A ministra da Saúde, Nísia Trindade, afirmou que o governo prestará toda assistência aos pacientes infectados e está comprometido em garantir a segurança, a efetividade e a qualidade do Sistema Nacional de Transplantes no Brasil.

Além de pedir a interdição cautelar do laboratório, o Ministério da Saúde determinou que a testagem de todos os doadores de órgãos no Rio de Janeiro volte a ser feita exclusivamente pelo Hemorio, utilizando o teste NAT, que é produzido pela Fundação Oswaldo Cruz (Fiocruz).  

O ministério ordenou ainda a retestagem do material de todos os doadores de órgãos feitas pelo PCS Lab para identificar possíveis novos casos falsos positivos.
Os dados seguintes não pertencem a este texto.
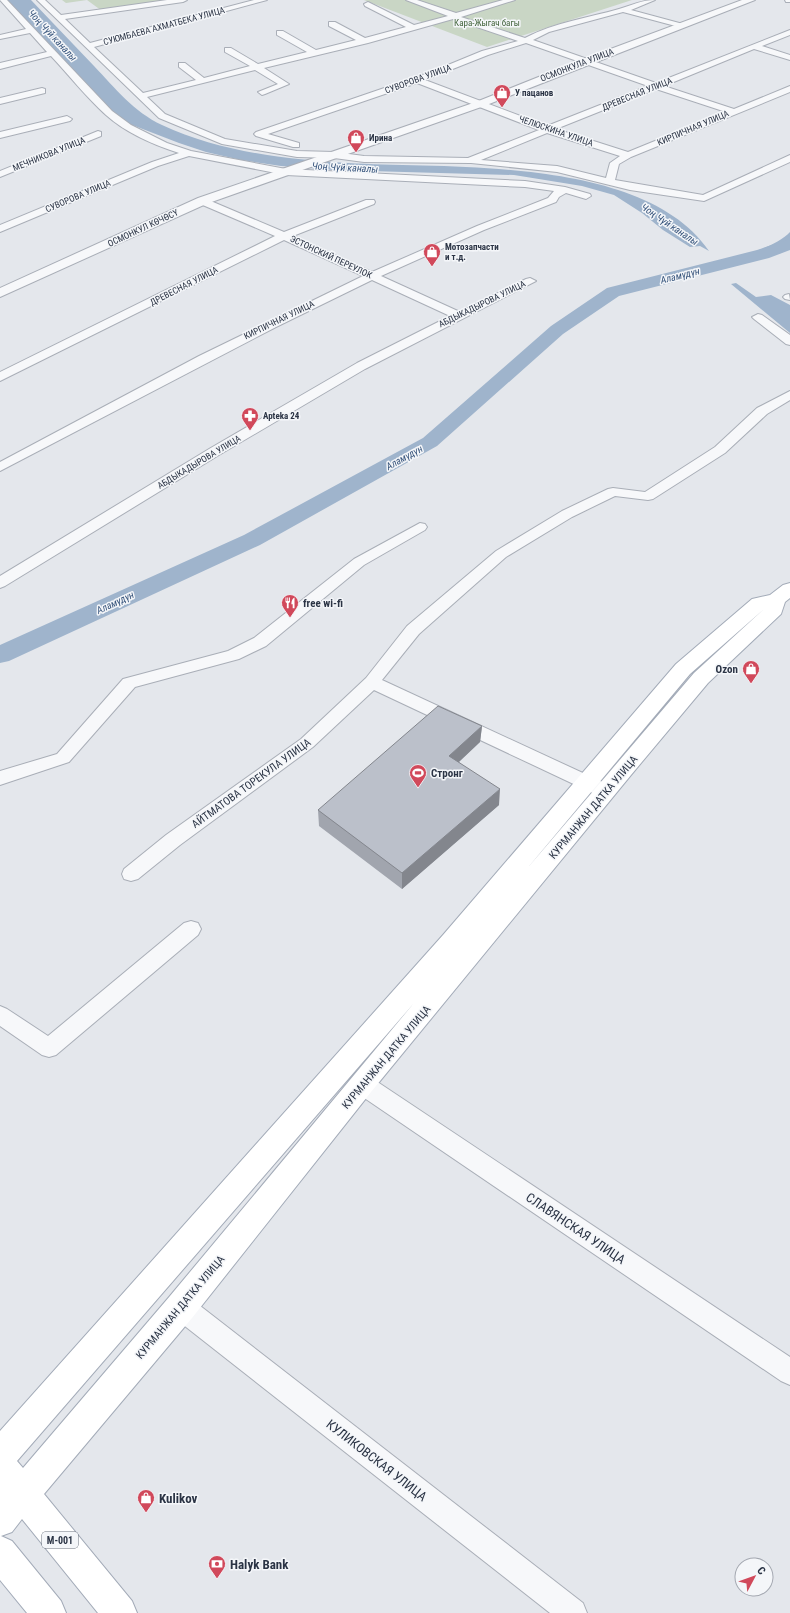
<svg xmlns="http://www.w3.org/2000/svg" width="790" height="1613" font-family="'Roboto Condensed',sans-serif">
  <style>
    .green { fill: #c9d6c5 }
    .water { fill: #9fb4cc }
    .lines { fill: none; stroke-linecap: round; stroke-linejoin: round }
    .river { fill: #9fb4cc; fill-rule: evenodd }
    .minor-casing { stroke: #a9aeb7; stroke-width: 2 }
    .tertiary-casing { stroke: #a9aeb7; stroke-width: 2 }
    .primary-casing { stroke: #a3abb8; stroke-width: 2 }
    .minor { fill: #f7f8fa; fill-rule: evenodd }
    .tertiary { fill: #f7f8fa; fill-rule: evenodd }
    .primary { fill: #fff; fill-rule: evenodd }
    .wall { fill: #a1a5ae }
    .shaded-wall { fill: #83868d }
    .building { fill: #bbc0ca; stroke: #83868d }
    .labels { text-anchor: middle; stroke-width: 3; stroke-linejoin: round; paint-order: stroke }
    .far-park-label { font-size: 9px; fill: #3f6138; stroke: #f4f6f9 }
    .far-street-label { font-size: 9px; fill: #2b3445; stroke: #f4f6f9 }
    .far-poi-label { font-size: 9px; font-weight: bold; fill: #2b3445; stroke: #f4f6f9; text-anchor: start }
    .far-water-label { font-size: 10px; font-style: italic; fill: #34527a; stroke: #f4f6f9 }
    .shield { fill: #f4f6f9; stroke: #676e7b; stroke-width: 1 }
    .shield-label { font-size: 10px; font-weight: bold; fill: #2b3445 }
    .poi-label { font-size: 11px; font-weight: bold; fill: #2b3445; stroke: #f4f6f9; text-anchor: start }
    .street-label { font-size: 11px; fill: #2b3445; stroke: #f4f6f9 }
    .near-street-label { font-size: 13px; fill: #2b3445; stroke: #f4f6f9 }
    .near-poi-label { font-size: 13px; font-weight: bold; fill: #2b3445; stroke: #f4f6f9; text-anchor: start }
  </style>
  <rect width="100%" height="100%" fill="#e4e7ec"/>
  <path class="green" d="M 62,0 L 176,0 L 102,11 L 87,0 L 66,3 Z
    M 364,0 L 632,0 L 487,47 Z"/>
  <path class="water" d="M 7,0 L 31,0 C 52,22 73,44 94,66 C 115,88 134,112 162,125 C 220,152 285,159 348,163 C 450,169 644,156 709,251 L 700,246 L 690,247 L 663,230 L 642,213 L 614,195 L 582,186 L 514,175 L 334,170 L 281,166 L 241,160 L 206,152 L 179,143 L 127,123 L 110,110 Z
    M 790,232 L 790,248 L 781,253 L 730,265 L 726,260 C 744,256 777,246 790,232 Z
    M 736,283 L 756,297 L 771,295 L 790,305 L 790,333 L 731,284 Z"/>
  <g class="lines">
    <path class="river" d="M 790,239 L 790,250 L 769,258 L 619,296 L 563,334 L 437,446 L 260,545 L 9,661 L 0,663 L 0,645 L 244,535 L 423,438 L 551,326 L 607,288 L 757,250 Z"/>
    <defs>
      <path id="minor" d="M 0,0 L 7,0 L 112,111 L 131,125 L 167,143 L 191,151 L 286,169 L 525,181 L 565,187 L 590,194 L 591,196 L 586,199 L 566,193 L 559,197 L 556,202 L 484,230 L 381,276 L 460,312 L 526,279 L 530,278 L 536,281 L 365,369 L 219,455 L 5,586 L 0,588 L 0,576 L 209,449 L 357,363 L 450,316 L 372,280 L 276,327 L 0,471 L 0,462 L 199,356 L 363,276 L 284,240 L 0,381 L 0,372 L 275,236 L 198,203 L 197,201 L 198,199 L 206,199 L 284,232 L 366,200 L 374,200 L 375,202 L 374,204 L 293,236 L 372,272 L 477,226 L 548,198 L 554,191 L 525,187 L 286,175 L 189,156 L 158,166 L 0,232 L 0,225 L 152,162 L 179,153 C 154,145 126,133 106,115 C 86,97 69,75 51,56 L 0,69 L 0,63 L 47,52 L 30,33 L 0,39 L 0,35 L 26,29 Z
        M 37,0 L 45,0 L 61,15 L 167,0 L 187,0 L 183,2 L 65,19 L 90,43 L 254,0 L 267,0 L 94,47 L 143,93 L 196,80 L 179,67 L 179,63 L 185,63 L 204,78 L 250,66 L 225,52 L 225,48 L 231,48 L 258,64 L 307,52 L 277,35 L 277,31 L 283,31 L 316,50 L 356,40 L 329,26 L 329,22 L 335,22 L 365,38 L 406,27 L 365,6 L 364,4 L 368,2 L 414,25 L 448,16 L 406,0 L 417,0 L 456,13 L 503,0 L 515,0 L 461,17 L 525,38 C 555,22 588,18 619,9 C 632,5 642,0 655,0 L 631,10 L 683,24 L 683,28 L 623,12 L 549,32 L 533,40 L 656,83 L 790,30 L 790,35 L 762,46 L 790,55 L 790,60 L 754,49 L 664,86 L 734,109 L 790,86 L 790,92 L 631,157 L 619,164 L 615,180 L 703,195 L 790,155 L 790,162 L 704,201 L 630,190 L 557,172 L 471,163 L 364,162 L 334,158 L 297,157 L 222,144 L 159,118 ZM 453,19 L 518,41 L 482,51 L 431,72 L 256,132 L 254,134 L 256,136 L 293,147 L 299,147 L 299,143 L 268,134 L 417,83 L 539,130 L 468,158 L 364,156 L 334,152 L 297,151 L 225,139 L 165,114 L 147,97 L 255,70 L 278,84 L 258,92 L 262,95 L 265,94 L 289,84 L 264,68 L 368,43 ZM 526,43 L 648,86 L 547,126 L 425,80 L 488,55 ZM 656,89 L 726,112 L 628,152 L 556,129 ZM 547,133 L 620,156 L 610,163 L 606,178 L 557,166 L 481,160 Z
        M 785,0 L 790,0 L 790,2 L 786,2 Z
        M 42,88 L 45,89 L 45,93 L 0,104 L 0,98 Z
        M 67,116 L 72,119 L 70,121 L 0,138 L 0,132 Z
        M 98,131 L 101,132 L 101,136 L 0,177 L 0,171 Z
        M 789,294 L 790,300 L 785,299 L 783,297 L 785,295 Z
        M 758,314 L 762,315 L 790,335 L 790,345 L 786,344 L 754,319 L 752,317 Z
        M 790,391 L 790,400 L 767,414 L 725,453 L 653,499 L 648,500 L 615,496 L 572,517 L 506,557 L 419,634 L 382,680 L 611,786 L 614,791 L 611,796 L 605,798 L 599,796 L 374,690 L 313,747 L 180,845 L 138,879 L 131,881 L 124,879 L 122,874 L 124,869 L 166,835 L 301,739 L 366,678 L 407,626 L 496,551 L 562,511 L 608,489 L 613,488 L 645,492 L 715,447 L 757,408 Z
        M 420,523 L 425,524 L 427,527 L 425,530 L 364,565 L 266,646 L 239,659 L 135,687 L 69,762 L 0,785 L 0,771 L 57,754 L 123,679 L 228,651 L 254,638 L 354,559 Z
        M 191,921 L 198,923 L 201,929 L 198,935 L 56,1055 L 49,1057 L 42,1055 L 0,1026 L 0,1006 L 7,1009 L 48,1036 L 184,923 Z
        M 362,1074 L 370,1077 L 790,1357 L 790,1385 L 781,1381 L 354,1091 L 351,1084 L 354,1077 Z
        M 181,1295 L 190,1298 L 583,1603 L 587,1613 L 550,1613 L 172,1316 L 169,1307 L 172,1298 Z"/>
      <path id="tertiary" d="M 742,0 L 755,0 L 484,106 L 206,204 L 0,297 L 0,288 L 198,198 L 476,102 L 581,60 Z"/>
      <path id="primary" d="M 790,583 L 790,598 L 785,602 L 781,614 L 708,683 L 631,775 L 371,1092 L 192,1318 L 44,1494 L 132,1601 L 137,1613 L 98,1613 L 22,1519 L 12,1532 L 1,1536 L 12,1541 L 61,1601 L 66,1613 L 27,1613 L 0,1580 L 0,1431 L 443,935 L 676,664 L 752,599 L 770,595 L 783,585 ZM 765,608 L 694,673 L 525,871 L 690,674 ZM 414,1003 L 170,1296 L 23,1468 L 17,1461 Z"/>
    </defs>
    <use href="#minor" class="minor-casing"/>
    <use href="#tertiary" class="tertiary-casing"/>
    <use href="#primary" class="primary-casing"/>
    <use href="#minor" class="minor"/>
    <use href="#tertiary" class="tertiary"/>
    <use href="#primary" class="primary"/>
  </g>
  <path class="wall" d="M 482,726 L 480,742 L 459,762 L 499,805 L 402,889 L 319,826 L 318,810 Z"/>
  <path class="shaded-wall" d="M 482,726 L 480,742 L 448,772 L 449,756 Z
    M 500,789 L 499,805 L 402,889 L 402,873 Z"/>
  <path class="building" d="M 438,706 L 482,726 L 449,756 L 500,789 L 402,873 L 318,810 Z"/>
  <defs>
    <symbol id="shop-pin" viewBox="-11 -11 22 30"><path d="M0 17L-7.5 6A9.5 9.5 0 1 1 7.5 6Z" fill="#d1495b" stroke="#f4f6f9"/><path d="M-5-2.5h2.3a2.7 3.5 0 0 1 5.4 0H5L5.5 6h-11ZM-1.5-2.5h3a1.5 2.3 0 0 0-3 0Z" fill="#fff"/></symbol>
    <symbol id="pharmacy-pin" viewBox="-11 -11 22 30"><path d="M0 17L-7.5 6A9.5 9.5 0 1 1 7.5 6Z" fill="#d1495b" stroke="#f4f6f9"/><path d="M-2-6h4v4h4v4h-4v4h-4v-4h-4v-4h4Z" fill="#fff"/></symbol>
    <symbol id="restaurant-pin" viewBox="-11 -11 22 30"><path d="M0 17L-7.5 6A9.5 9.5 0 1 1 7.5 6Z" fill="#d1495b" stroke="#f4f6f9"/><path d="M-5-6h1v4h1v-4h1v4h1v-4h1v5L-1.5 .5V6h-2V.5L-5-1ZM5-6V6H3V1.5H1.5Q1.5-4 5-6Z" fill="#fff"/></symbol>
    <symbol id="stadium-pin" viewBox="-11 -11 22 30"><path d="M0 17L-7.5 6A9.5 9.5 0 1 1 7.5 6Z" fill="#d1495b" stroke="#f4f6f9"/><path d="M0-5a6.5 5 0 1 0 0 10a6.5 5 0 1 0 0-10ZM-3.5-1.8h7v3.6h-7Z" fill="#fff"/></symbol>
    <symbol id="bank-pin" viewBox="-11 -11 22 30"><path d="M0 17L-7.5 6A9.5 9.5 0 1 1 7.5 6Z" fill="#d1495b" stroke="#f4f6f9"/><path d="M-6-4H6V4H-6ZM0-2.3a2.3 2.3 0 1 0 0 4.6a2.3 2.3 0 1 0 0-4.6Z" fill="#fff"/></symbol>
  </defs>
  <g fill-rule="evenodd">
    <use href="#shop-pin" x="492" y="83" width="20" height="27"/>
    <use href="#shop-pin" x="346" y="128" width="20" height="27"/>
    <use href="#shop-pin" x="422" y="242" width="20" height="27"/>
    <use href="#pharmacy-pin" x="240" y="406" width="20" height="27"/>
    <use href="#restaurant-pin" x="280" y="593" width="20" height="27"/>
    <use href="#shop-pin" x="741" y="659" width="20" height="27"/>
    <use href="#stadium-pin" x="408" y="763" width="20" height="27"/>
    <use href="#shop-pin" x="136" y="1488" width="20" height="27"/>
    <use href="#bank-pin" x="207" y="1554" width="20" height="27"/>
  </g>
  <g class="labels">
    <g class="far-park-label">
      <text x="487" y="26">Кара-Жыгач багы</text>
    </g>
    <g class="far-street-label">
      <text transform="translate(164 26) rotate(-15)" y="3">СУЮМБАЕВА АХМАТБЕКА УЛИЦА</text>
      <text transform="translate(577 65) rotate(-21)" y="3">ОСМОНКУЛА УЛИЦА</text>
      <text transform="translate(418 79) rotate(-20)" y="3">СУВОРОВА УЛИЦА</text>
      <text transform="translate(637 94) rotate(-22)" y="3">ДРЕВЕСНАЯ УЛИЦА</text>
      <text transform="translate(693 128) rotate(-23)" y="3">КИРПИЧНАЯ УЛИЦА</text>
      <text transform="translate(556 131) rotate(19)" y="3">ЧЕЛЮСКИНА УЛИЦА</text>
      <text transform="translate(49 154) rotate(-22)" y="3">МЕЧНИКОВА УЛИЦА</text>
      <text transform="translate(78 196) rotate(-23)" y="3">СУВОРОВА УЛИЦА</text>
      <text transform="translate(143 228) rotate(-25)" y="3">ОСМОНКУЛ КӨЧӨСҮ</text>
      <text transform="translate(331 257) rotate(25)" y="3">ЭСТОНСКИЙ ПЕРЕУЛОК</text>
      <text transform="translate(184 286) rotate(-27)" y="3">ДРЕВЕСНАЯ УЛИЦА</text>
      <text transform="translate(482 304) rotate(-26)" y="3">АБДЫКАДЫРОВА УЛИЦА</text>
      <text transform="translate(279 320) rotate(-26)" y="3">КИРПИЧНАЯ УЛИЦА</text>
      <text transform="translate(199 462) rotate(-31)" y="3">АБДЫКАДЫРОВА УЛИЦА</text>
    </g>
    <g class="far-poi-label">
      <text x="515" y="96">У пацанов</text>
      <text x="369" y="141">Ирина</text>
      <text x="445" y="250">Мотозапчасти<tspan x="445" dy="10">и т.д.</tspan></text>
      <text x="263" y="419">Apteka 24</text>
    </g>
    <g class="far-water-label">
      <text transform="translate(53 35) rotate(47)" y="4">Чоң Чүй каналы</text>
      <text transform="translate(345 167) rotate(3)" y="4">Чоң Чүй каналы</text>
      <text transform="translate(670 224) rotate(34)" y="4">Чоң Чүй каналы</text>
      <text transform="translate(680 275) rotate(-14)" y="4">Аламүдүн</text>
      <text transform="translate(404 457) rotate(-29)" y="4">Аламүдүн</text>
      <text transform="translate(115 602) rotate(-25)" y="4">Аламүдүн</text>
    </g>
    <rect class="shield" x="42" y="1532" width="36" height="16" rx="3"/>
    <g class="shield-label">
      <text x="60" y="1544">М-001</text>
    </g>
    <g class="poi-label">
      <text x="303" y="607">free wi-fi</text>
      <text x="738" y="673" text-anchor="end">Ozon</text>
      <text x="431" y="777">Стронг</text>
    </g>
    <g class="street-label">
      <text transform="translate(251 783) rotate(-36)" y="4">АЙТМАТОВА ТОРЕКУЛА УЛИЦА</text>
      <text transform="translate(593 807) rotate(-50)" y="4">КУРМАНЖАН ДАТКА УЛИЦА</text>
      <text transform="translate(386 1057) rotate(-50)" y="4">КУРМАНЖАН ДАТКА УЛИЦА</text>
      <text transform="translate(180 1307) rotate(-50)" y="4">КУРМАНЖАН ДАТКА УЛИЦА</text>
    </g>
    <g class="near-street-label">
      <text transform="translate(576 1228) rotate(34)" y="5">СЛАВЯНСКАЯ УЛИЦА</text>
      <text transform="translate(377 1460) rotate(38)" y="5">КУЛИКОВСКАЯ УЛИЦА</text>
    </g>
    <g class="near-poi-label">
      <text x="159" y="1503">Kulikov</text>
      <text x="230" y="1569">Halyk Bank</text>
    </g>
  </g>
  <g transform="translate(754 1577) rotate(49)"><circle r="19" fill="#f4f6f9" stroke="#a4a8b1"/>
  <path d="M0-3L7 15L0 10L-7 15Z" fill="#d1495b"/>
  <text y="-6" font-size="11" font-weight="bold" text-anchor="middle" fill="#2b3445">С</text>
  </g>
</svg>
Também será feita uma auditoria urgente pelo Departamento Nacional de Auditoria do SUS no sistema de transplante do Rio de Janeiro para a apuração de eventuais irregularidades na contratação do laboratório.

Em nota, o Ministério da Saúde reforçou que o Sistema Nacional de Transplantes (SNT) é reconhecido como um dos mais transparentes, seguros e consolidados do mundo. "Existem normas rigorosas que visam proteger tanto os doadores quanto os receptores, garantindo que os transplantes realizados no país mantenham um alto nível de confiabilidade."

Como são feitos os testes

Há uma série de doenças infecciosas testadas obrigatoriamente em todos os doadores para que esses órgãos possam ser encaminhados para transplante. "Todo esse protocolo é muito rigoroso, muito sério", afirmou o ex-presidente da Associação Brasileira de Transplante de Órgãos (ABTO) e especialista em transplante de fígado, Ben-Hur Ferraz Neto, ao jornal O Globo.

Após o diagnóstico de morte encefálica de um potencial doador, o laboratório recolhe o sangue do paciente e faz todos os testes sorológicos de doenças que podem ser transmitidas, como HIV, hepatite B e C, toxoplasmose, citomegalovírus, sífilis, doença de chagas, explica o especialista.

Bárbara Benini, coordenadora do grupo de transplantes de fígado do Hospital São Paulo da Unifesp (Universidade Federal de São Paulo), explicou à Folha de S.Paulo que antes mesmo dos testes é feita uma entrevista com o familiar do doador para entender como era seu estilo de vida e se existe algum risco – como acontece com doadores de sangue.

Existem vários tipos de testes de sangue. No entanto, quando se trata de doação de órgãos, os exames realizados são "ultrassensíveis", explicou Benini. 

"Este não costuma ser um teste rápido, leva de quatro a seis horas para se ter o resultado, tem uma segurança próxima de 100% e muito pouca interferência humana", disse a especialista à Folha. Ela afirma que a chance de um falso negativo em um exame como esse é muito baixa.

Após a testagem, os resultados são encaminhados para a OPO (Organização de Procura de Órgãos), que atua na identificação, manutenção e captação de doadores de órgãos e tecidos.